Related Changes in GitLab:
TitleReferenceAuthorSource BranchDest Branch
Draft: Add job queue database and processingtoolforge-repos/wsexport!2samwilsonstored-booksmain
Customize query in GitLab

Event Timeline

Restricted Application added a subscriber: Aklapper. · View Herald Transcript
  1. Consider flushing outdated books from the cache periodically. Probably basing on a querry to RC and tables with dependencies. (outdated = pages that they depend on were modified by users after the book was generated)
  1. Kindles refuse to download an ebook if its base url does not end with a supported extension; it would be nice to support it if technically possible.

That's an interesting point about Kindle wanting a foo.epub URL. Can you raise that as a separate task? It shouldn't be too hard.

For flushing based on RC, that's a good idea, but it could be tricky: for example, we don't have a solid way to map from Page NS edits to main NS, so an edit to Page:Lorem.pdf/23 would need to somehow purge the stored Lorem_Ipsum/Vol_1 book. The usual problem with this sort of thing is that my the time you've determined something should be purged from the cache you've already rebuilt the new value so you might as well just wait till it's requested!

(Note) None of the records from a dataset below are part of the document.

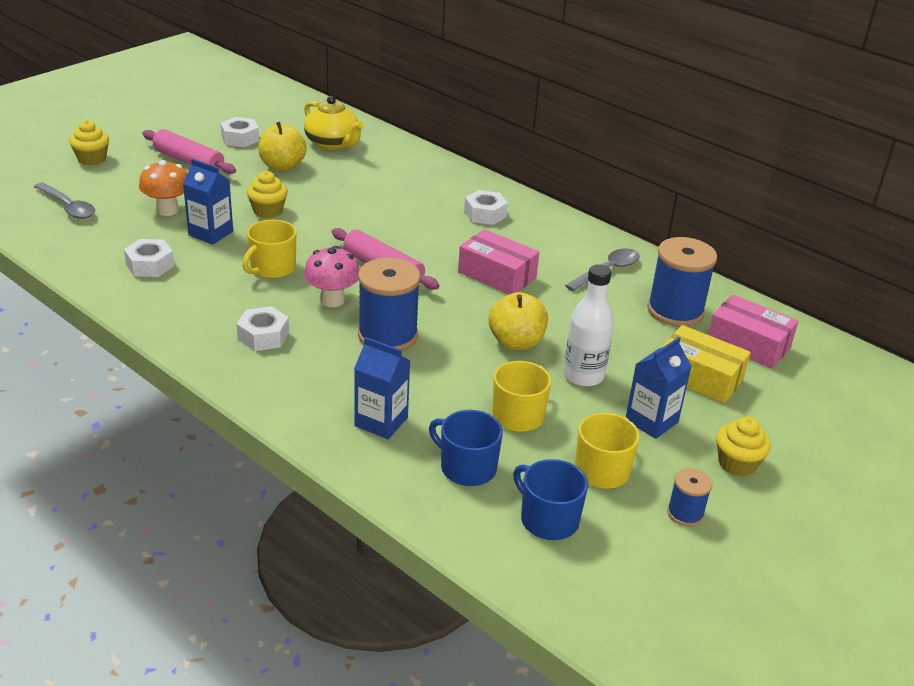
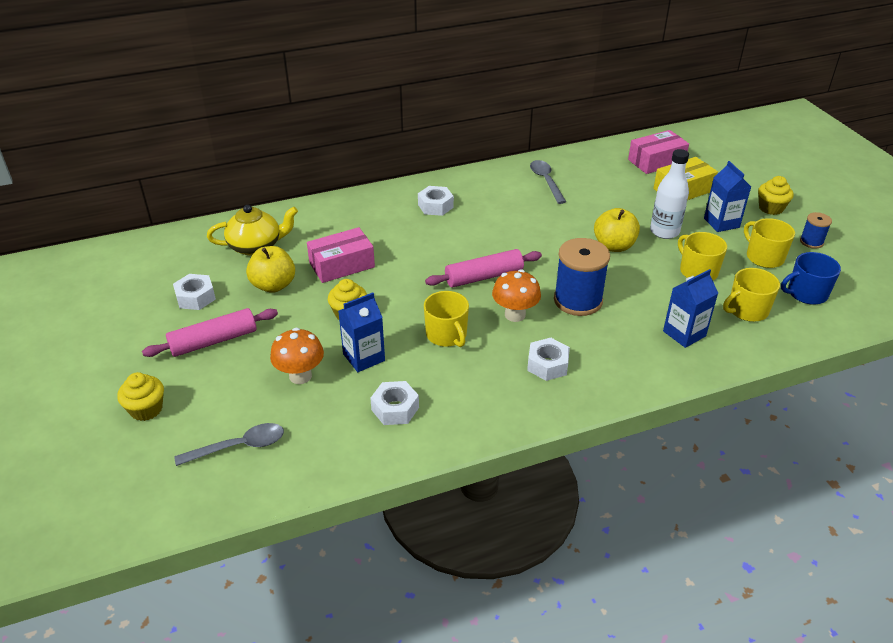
camera: 60 degrees left, 5 degrees up
(332, 300) = (515, 315): pink mushroom -> orange mushroom
(467, 467) = (747, 310): blue mug -> yellow mug
(497, 275) = (524, 227): pink box -> pink box (342, 265)
(675, 311) = (607, 173): blue spool -> none

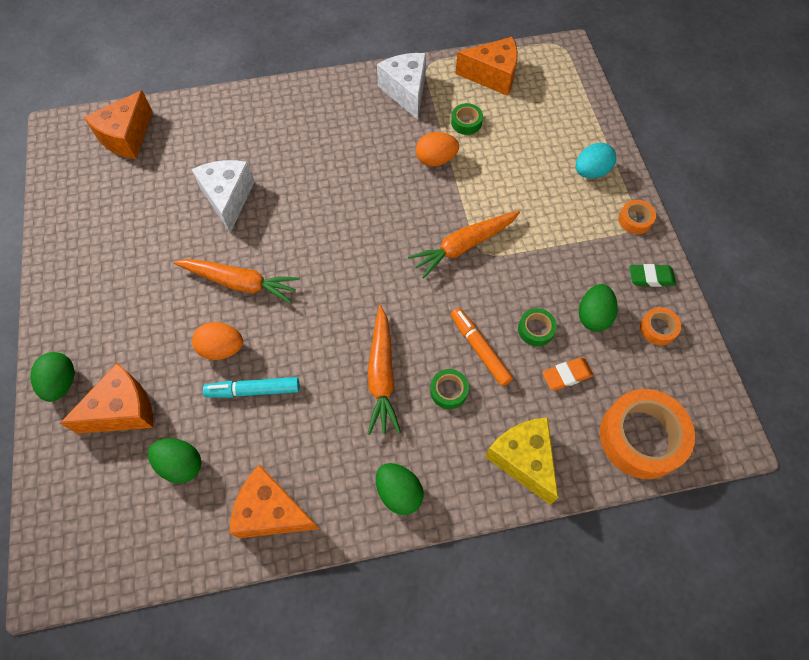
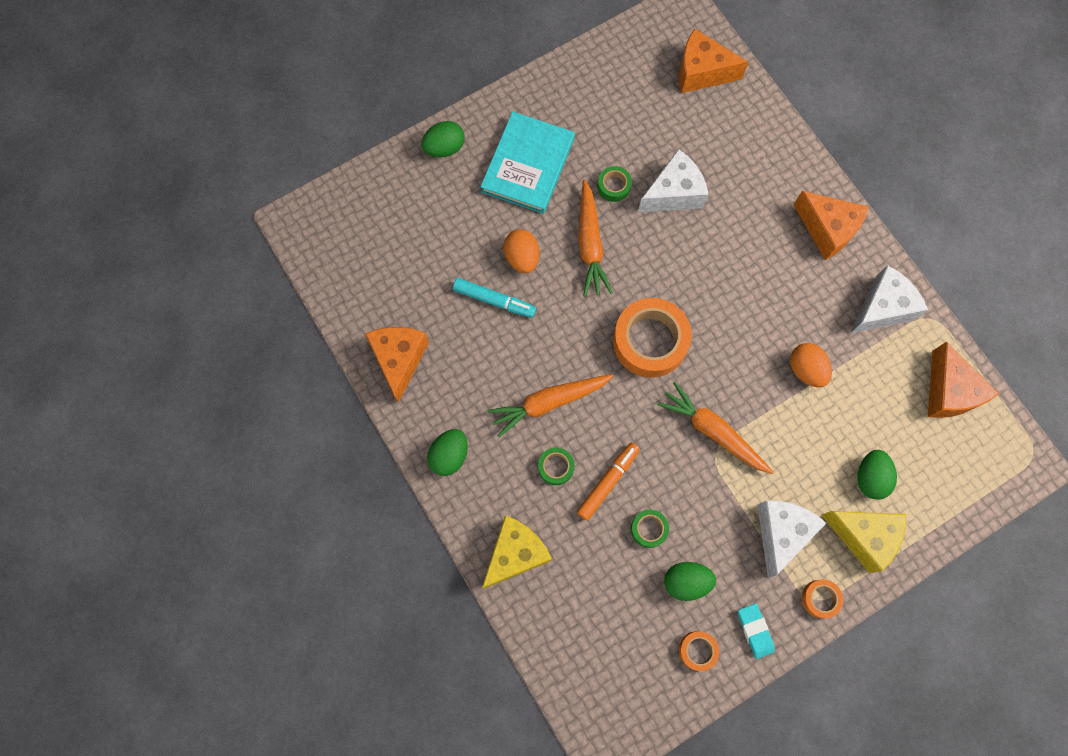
camera: 70 degrees right, 10 degrees up
(123, 410) = (439, 206): orange cheese -> orange cheese (827, 229)
(128, 309) = (528, 165): none -> turquoise book
(181, 464) = (412, 272): green egg -> green egg (870, 478)
(253, 390) = (494, 300): turquoise marker -> turquoise marker turned 135 degrees clockwise
(466, 122) = (869, 384): green tape -> green tape (614, 186)
(566, 375) = (612, 571): orange eraser -> none
(571, 228) = (781, 533): none -> white cheese
(591, 171) = (863, 536): turquoise egg -> yellow cheese
(641, 437) = (576, 657): orange tape -> orange tape (650, 341)
(651, 277) = (754, 631): green eraser -> turquoise eraser

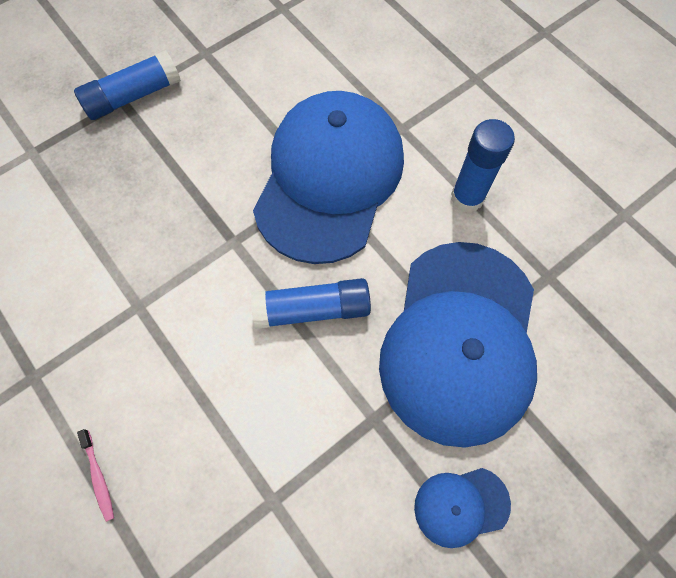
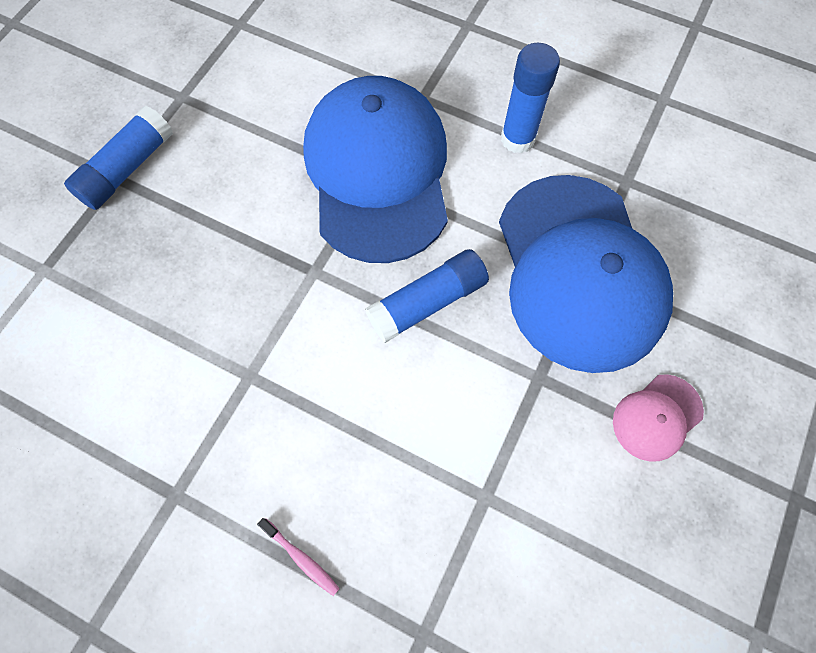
camera: 25 degrees left, 0 degrees up
(461, 506) = (657, 417): blue cap -> pink cap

I've started a PR for this: https://github.com/wikimedia/ws-export/pull/546 (not ready for review yet, but ideas very welcome). One oddity (described as "t.b.d." in this task's description) is that when you request a book from e.g. /?page=Lorem&lang=la it currently will send you the EPUB, but with this patch it'll a) submit a job; b) wait for up to 10 seconds; and if the job queue is processed fast enough it'll send the EPUB within that time, but if not then c) any subsequent request will try the same and once the book is available it'll send it. This works fine when the queue is being processed fast enough, and we can add multiple queue processing servers to speed it up, and drop things that have been queued for too long. But yeah, open to ideas!